## What to do
Look for "rule engine |" in the entries below. Write out that line and all later lines exactly, ending with the final one.

## Stored dataset items

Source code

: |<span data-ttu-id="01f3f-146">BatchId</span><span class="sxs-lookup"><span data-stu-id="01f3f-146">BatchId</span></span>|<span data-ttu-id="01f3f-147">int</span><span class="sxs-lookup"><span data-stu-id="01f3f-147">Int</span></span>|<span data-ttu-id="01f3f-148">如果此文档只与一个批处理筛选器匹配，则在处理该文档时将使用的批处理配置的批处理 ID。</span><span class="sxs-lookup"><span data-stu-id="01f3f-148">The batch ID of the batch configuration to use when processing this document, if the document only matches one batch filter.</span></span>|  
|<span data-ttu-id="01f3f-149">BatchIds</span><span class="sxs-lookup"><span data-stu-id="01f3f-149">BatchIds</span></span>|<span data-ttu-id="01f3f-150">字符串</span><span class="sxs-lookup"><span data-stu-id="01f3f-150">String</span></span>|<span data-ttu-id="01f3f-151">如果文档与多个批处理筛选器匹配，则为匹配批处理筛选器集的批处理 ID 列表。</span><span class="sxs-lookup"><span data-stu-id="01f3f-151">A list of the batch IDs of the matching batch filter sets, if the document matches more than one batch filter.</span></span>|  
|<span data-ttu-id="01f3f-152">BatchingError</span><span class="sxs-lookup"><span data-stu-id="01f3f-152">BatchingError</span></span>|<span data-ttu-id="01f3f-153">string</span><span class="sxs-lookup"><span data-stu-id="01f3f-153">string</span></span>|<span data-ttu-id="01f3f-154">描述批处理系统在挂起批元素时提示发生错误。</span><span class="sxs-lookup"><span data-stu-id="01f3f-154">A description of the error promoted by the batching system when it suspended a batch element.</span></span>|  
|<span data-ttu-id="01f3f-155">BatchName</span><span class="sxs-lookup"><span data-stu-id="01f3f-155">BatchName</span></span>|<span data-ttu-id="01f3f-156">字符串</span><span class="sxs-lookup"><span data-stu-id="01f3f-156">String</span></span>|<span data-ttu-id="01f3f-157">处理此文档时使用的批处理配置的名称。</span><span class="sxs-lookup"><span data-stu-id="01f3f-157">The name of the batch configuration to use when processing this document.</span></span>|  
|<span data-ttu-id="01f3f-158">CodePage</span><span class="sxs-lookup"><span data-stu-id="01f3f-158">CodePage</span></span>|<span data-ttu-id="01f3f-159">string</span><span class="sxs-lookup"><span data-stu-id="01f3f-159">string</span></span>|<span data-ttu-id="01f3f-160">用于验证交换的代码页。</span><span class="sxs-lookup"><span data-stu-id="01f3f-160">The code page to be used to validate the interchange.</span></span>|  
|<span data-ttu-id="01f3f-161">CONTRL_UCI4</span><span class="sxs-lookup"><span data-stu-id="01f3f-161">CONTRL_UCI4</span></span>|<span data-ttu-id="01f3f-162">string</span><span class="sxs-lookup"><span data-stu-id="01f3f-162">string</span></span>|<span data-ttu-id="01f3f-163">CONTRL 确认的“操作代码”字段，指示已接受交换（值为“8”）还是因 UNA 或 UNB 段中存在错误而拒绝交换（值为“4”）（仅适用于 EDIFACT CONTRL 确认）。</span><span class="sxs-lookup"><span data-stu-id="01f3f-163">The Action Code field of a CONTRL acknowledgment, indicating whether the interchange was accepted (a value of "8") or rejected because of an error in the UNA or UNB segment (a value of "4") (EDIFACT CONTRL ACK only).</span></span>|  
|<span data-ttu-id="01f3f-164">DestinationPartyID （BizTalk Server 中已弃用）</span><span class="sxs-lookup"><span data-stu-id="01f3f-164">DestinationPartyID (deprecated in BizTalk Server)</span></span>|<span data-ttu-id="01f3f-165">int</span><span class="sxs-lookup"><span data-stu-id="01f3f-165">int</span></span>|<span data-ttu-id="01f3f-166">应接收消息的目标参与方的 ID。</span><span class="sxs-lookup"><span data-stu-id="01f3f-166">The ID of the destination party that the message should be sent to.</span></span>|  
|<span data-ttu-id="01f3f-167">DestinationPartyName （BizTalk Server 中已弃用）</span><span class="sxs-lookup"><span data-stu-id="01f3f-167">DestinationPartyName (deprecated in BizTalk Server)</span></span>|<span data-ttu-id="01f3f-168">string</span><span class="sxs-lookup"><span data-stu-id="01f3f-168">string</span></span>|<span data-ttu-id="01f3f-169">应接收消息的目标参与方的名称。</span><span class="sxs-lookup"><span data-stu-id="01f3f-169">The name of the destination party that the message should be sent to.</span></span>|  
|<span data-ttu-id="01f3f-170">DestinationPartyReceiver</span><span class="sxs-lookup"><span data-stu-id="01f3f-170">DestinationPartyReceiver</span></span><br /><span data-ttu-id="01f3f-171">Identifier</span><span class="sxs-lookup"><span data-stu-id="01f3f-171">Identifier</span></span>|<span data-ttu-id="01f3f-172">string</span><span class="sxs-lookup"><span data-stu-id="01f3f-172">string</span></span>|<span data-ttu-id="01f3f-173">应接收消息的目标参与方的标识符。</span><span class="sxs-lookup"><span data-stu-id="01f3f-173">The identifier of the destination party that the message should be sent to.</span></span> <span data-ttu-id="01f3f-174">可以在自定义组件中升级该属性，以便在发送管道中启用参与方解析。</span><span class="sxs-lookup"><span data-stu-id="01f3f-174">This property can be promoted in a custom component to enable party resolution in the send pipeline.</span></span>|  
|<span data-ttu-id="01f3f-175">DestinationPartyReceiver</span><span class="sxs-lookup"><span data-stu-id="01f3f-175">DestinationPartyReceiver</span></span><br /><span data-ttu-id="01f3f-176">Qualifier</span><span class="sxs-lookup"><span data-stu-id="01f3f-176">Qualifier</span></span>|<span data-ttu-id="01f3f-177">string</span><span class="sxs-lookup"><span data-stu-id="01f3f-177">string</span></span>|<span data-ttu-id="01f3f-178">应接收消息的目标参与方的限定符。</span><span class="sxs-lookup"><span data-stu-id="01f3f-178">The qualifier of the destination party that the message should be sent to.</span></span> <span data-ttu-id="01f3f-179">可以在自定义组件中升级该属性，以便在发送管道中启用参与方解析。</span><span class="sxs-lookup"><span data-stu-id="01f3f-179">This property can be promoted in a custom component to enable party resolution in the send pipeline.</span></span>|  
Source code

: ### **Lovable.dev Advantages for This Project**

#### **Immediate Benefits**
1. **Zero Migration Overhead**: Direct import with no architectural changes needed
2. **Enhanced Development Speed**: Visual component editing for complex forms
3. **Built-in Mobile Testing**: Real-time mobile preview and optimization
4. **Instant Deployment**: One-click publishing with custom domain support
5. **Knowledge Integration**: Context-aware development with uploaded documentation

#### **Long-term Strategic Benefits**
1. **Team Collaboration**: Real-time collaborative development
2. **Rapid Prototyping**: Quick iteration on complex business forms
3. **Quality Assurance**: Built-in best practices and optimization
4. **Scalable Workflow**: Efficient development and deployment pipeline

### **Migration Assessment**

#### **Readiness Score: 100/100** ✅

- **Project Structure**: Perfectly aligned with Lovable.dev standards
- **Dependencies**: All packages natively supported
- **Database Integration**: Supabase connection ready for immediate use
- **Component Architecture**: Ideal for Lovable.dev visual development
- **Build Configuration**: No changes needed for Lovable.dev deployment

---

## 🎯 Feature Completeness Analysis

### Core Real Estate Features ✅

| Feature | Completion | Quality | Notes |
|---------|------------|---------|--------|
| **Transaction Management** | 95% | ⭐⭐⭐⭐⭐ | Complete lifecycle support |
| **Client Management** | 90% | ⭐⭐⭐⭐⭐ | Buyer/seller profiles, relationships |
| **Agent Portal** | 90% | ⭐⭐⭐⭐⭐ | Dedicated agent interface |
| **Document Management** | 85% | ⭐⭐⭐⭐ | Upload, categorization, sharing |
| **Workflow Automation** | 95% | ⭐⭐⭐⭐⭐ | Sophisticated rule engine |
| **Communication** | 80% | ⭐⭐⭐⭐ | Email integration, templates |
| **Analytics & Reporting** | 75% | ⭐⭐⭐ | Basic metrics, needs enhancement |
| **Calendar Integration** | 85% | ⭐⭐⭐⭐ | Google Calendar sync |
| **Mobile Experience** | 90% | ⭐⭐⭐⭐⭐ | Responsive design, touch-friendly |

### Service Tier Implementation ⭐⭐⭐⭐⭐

## Exercise solution
| **Workflow Automation** | 95% | ⭐⭐⭐⭐⭐ | Sophisticated rule engine |
| **Communication** | 80% | ⭐⭐⭐⭐ | Email integration, templates |
| **Analytics & Reporting** | 75% | ⭐⭐⭐ | Basic metrics, needs enhancement |
| **Calendar Integration** | 85% | ⭐⭐⭐⭐ | Google Calendar sync |
| **Mobile Experience** | 90% | ⭐⭐⭐⭐⭐ | Responsive design, touch-friendly |

### Service Tier Implementation ⭐⭐⭐⭐⭐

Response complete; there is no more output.